Troy Costa (born 1975) is an Indian fashion designer and owner of the eponymous "Troy Costa" menswear label, launched in 2008 after shows at the Dubai Fashion Week and the Lakme Fashion Week. Costa designed outfits for the Indian Prime Minister Narendra Modi in 2014.

== Early life ==
Costa was born in Bombay (now Mumbai) to a Goan father and a Portuguese mother. His family is Catholic.

== Career ==
Costa began his career in 2003 designing both men's and women's apparel, though he gradually shifted his focus more significantly towards menswear.

Between 2008 and 2011, Costa's menswear collections were curated for a number of fashion shows across India and the Middle East, including Dubai International Fashion Week, Lakme Fashion Week and Van Heusen Men's Week.

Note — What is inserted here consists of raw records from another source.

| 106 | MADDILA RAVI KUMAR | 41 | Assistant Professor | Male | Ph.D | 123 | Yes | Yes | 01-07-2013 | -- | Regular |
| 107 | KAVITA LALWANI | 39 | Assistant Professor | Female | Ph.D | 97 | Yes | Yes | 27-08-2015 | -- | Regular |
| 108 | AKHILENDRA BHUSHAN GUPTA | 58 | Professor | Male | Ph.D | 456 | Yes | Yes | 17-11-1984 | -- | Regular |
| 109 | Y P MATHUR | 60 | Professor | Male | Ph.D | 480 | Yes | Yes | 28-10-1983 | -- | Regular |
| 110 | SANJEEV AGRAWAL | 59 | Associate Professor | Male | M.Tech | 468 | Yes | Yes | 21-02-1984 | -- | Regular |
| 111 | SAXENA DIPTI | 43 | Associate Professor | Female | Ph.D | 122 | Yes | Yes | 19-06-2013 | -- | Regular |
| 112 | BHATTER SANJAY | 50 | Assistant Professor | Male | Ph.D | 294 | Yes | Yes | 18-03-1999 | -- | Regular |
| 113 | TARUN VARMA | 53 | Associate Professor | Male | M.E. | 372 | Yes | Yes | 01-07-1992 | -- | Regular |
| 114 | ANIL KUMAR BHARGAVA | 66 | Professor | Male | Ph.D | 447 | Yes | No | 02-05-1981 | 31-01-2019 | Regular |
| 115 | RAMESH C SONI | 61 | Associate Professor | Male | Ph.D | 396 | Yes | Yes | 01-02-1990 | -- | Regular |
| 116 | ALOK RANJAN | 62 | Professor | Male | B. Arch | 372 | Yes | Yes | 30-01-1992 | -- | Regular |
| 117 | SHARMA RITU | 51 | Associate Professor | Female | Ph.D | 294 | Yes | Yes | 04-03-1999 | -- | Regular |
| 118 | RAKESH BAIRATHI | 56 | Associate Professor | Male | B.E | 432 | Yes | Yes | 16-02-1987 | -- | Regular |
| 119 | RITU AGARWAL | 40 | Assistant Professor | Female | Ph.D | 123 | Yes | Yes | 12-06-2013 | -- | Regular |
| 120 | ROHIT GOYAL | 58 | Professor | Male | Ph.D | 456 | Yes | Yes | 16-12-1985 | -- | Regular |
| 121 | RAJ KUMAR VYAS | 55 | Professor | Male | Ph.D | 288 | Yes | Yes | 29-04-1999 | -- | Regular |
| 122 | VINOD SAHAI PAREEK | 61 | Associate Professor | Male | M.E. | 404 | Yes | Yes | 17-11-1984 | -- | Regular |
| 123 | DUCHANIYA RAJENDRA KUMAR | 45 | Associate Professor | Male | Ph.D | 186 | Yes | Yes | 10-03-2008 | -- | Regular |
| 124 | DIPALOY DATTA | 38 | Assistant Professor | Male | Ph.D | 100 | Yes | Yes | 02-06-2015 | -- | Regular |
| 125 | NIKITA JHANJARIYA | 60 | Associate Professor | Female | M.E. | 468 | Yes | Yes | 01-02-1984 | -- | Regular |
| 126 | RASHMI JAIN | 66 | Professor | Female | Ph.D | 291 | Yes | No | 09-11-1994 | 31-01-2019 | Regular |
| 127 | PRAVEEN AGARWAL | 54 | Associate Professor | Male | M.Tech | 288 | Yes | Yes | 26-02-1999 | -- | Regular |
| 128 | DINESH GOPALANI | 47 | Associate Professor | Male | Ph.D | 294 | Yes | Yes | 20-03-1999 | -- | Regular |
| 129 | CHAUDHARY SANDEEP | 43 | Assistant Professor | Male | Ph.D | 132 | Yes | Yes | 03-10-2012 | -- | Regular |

In 2011, Costa opened his flagship store in Khar West, Mumbai.

Through 'The Great Gatsby Collection', which showcased Troy Costa's Winter 2013 collection at Lakme Fashion Week 2013, Costa introduced a line of formal coats and suits paired with luxury cotton jeans and formal plain shirts. These were said to represent Costa's interpretation of the decadence, idealism, and quixotic charm that defined the American 1920s.

In 2014, the then-newly appointed Indian Prime Minister, Narendra Modi, appointed Costa to curate his wardrobe ahead of his first important international visit to the BRICS summit in Brazil with a subsequent US visit.

In 2015, he Costa was listed by Hindustan Times among other notable personalities in "Mumbai's Most Stylish".